On the right course: Which stormwater project?

Stormwater project

Auckland Council’s new stormwater project identification guidelines help set a clear direction for the future.

Auckland Council has resolved a series of inter-connected issues by working with consultants Morrison Low to create a set of stormwater project identification guidelines. The guidance document was developed to improve the success rate of stormwater capital projects and better align to council’s strategic objectives. Written for the internal stormwater practitioner, the document provides a common understanding on what projects will be accepted.

Challenges

Takeaways

In preparing the stormwater project identification guidelines, there were some valuable lessons learnt to share with other councils that may wish to develop similar guidelines:

• Decide early on if the guidelines will cover just the “why” 
(ie, strategic fit and justification for investment) or the “how” (ie, the necessary process tasks and signs offs) 
or both.

• Gauge and understand the sensitivity internally of the rejected projects to date.

• Decide early on when to engage internally. Should you wait until you have a strawman for discussion purposes or gather internal feedback at the start?

• Should it align with the New Zealand government’s Better Business Case Investment Process?

• What are the existing project identification processes and tools? How will these guidelines complement them?

In the initial five-year period of the newly-formed Auckland Council, stormwater capital projects of the legacy councils were mainly being implemented. The Healthy Waters Department (formerly known as the Stormwater Unit) wished to start implementing projects that better reflected the strategic direction of the new council.

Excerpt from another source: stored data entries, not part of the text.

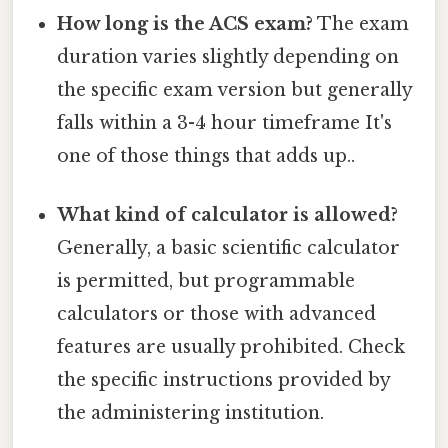
How long is the ACS exam?
The exam
duration varies slightly depending on
the specific exam version but generally
falls within a 3-4 hour timeframe It's
one of those things that adds up..
What kind of calculator is allowed?
Generally, a basic scientific calculator
is permitted, but programmable
calculators or those with advanced
features are usually prohibited. Check
the specific instructions provided by
the administering institution.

The department recognised it needed to improve the stormwater capital projects to ensure that they were aligned to the agreed levels of service as adopted in the 2015 Long Term Plan and their goal to make the significant shift to becoming a water sensitive community over time.

A key challenge for the department was that some of the stormwater capital projects, as identified by the legacy councils, were over-specified and not aligned to the agreed levels of service. Also, there were not enough growth-driven stormwater projects coming through the project pipeline to be implemented. And pressure was being applied to focus project planning resources and investment on Auckland’s growth priority areas.

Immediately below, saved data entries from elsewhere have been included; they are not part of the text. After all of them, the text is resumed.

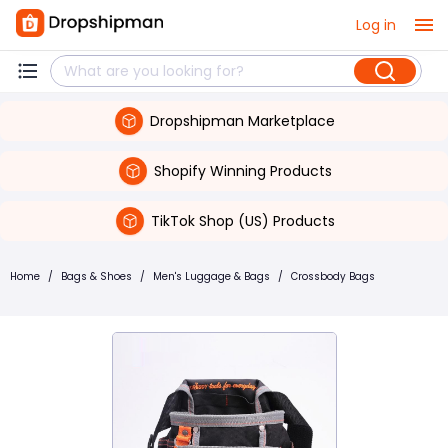
Log in
Dropshipman Marketplace
Shopify Winning Products
TikTok Shop (US) Products
Home
/
Bags & Shoes
/
Men's Luggage & Bags
/
Crossbody Bags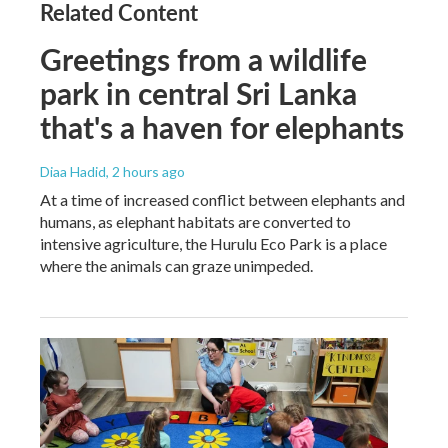
Related Content
Greetings from a wildlife
park in central Sri Lanka
that's a haven for elephants
Diaa Hadid
, 2 hours ago
At a time of increased conflict between elephants and
humans, as elephant habitats are converted to
intensive agriculture, the Hurulu Eco Park is a place
where the animals can graze unimpeded.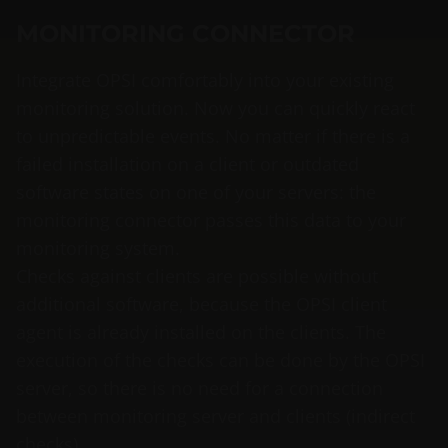
MONITORING CONNECTOR
Integrate OPSI comfortably into your existing
monitoring solution. Now you can quickly react
to unpredictable events. No matter if there is a
failed installation on a client or outdated
software states on one of your servers: the
monitoring connector passes this data to your
monitoring system.
Checks against clients are possible without
additional software, because the OPSI client
agent is already installed on the clients. The
execution of the checks can be done by the OPSI
server, so there is no need for a connection
between monitoring server and clients (indirect
checks).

It was important that a transparent and consistent approach was being applied across the department to identify the right projects with the right priorities.

Solutions

A guidance type document was identified as the most appropriate format to guide the internal stormwater practitioners on the key decision making steps to ensure projects were not mistakenly advanced unnecessarily. The focus was to provide guidance to key stormwater staff with sound business criteria to help with project scoping.

Morrison Low’s stormwater asset management specialist worked in collaboration with the department’s teams to develop the guidelines to improve their stormwater project planning. Easy-to-use process maps and supporting notes were developed for the four investment programmes so the internal user knows what information is required for a project to be accepted to proceed and be implemented.

Examples and enquiring questions were used throughout the document to provide prompts for the internal users. With this approach, it was clear on “what will fly and not fly”. For example, stream erosion projects in private watercourses only progressed where there was proven council liability.

For future project planning, there is clarity of what is required for stormwater capital projects to be accepted at the onset.